Even in Death, BostonNOW Gets it Wrong
Admittedly, it is bad karma to laugh when a print publication goes down, considering the likelihood that, at some point reasonably soon, every print journalist in Boston will be out of work. But let’s see you read the appallingly self-aggrandizing (and factually inaccurate) farewell letter NOW posted on its site today, and not start taking some cheap shots.
“BostonNOW’s editorial content,” reads the un-bylined story, “especially its strong local reporting, has been picked up dozens of times by Boston’s paid dailies and TV outlets. The Economist magazine lauded BostonNOW in January as one of the finest free dailies in the United States.”
Hmm, we thought, as we read this. Sounds a little suspicious.

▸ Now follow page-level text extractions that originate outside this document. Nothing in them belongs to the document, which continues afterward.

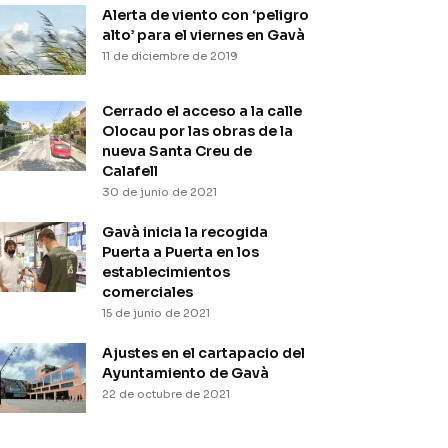
Alerta de viento con ‘peligro
alto’ para el viernes en Gavà
11 de diciembre de 2019
Cerrado el acceso a la calle
Olocau por las obras de la
nueva Santa Creu de
Calafell
30 de junio de 2021
Gavà inicia la recogida
Puerta a Puerta en los
establecimientos
comerciales
15 de junio de 2021
Ajustes en el cartapacio del
Ayuntamiento de Gavà
22 de octubre de 2021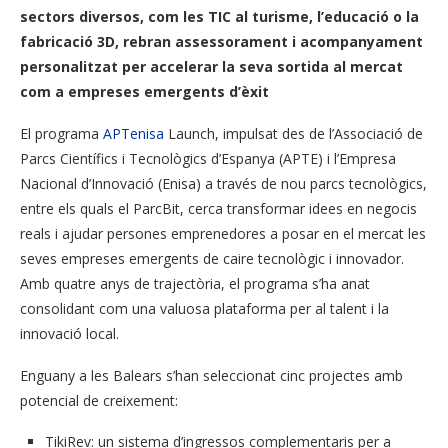
sectors diversos, com les TIC al turisme, l’educació o la
fabricació 3D, rebran assessorament i acompanyament
personalitzat per accelerar la seva sortida al mercat
com a empreses emergents d’èxit
El programa
APTenisa
Launch, impulsat des de l’Associació de
Parcs Científics i Tecnològics d’Espanya (APTE) i l’Empresa
Nacional d’Innovació (Enisa) a través de nou parcs tecnològics,
entre els quals el ParcBit, cerca transformar idees en negocis
reals i ajudar persones emprenedores a posar en el mercat les
seves empreses emergents de caire tecnològic i innovador.
Amb quatre anys de trajectòria, el programa s’ha anat
consolidant com una valuosa plataforma per al talent i la
innovació local.
Enguany a les Balears s’han seleccionat cinc projectes amb
potencial de creixement:
TikiRev: un sistema d’ingressos complementaris per a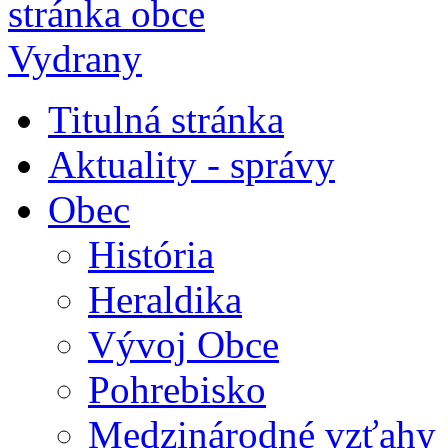
Titulná stránka
Aktuality - správy
Obec
História
Heraldika
Vývoj Obce
Pohrebisko
Medzinárodné vzťahy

So, we found the 358-word Economist piece (titled “Reading the Metro“), and indeed, found that the estimable English magazine used only the most, er, glowing terms to describe the upstart NOW: “Metro‘s papers may not be giving American readers what they want. AM New York, a free daily that competes with Metro New York, has done well by focusing on local coverage. The newer BostonNOW is attempting to do the same thing.”
As for NOW being cited dozens of times by the dailies, that doesn’t seem to be right either. A Nexis search turns up four results for “BostonNOW” and none of them refer to a story NOW has broken, or to content provided by the paper. There are a couple of stories about the paper as a business, but not so much as a source of news or content. We can’t speak to TV, but this seems to be a case of NOW harboring a sense of self-importance that verges on, let’s say, “the Scientological.” (And it’s not the first time.)
And as if they hadn’t laid it on thick enough, here’s the kicker:
“Management’s primary concern right now is to help its suddenly displaced employees, who from scratch have created one of the most respected new dailies in the USA, find good newspaper and media work as soon as possible. A series of interviews, both on premises and off, are being set up with local media companies.”
… additionally, FEMA is being called in to help cope with this immense tragedy.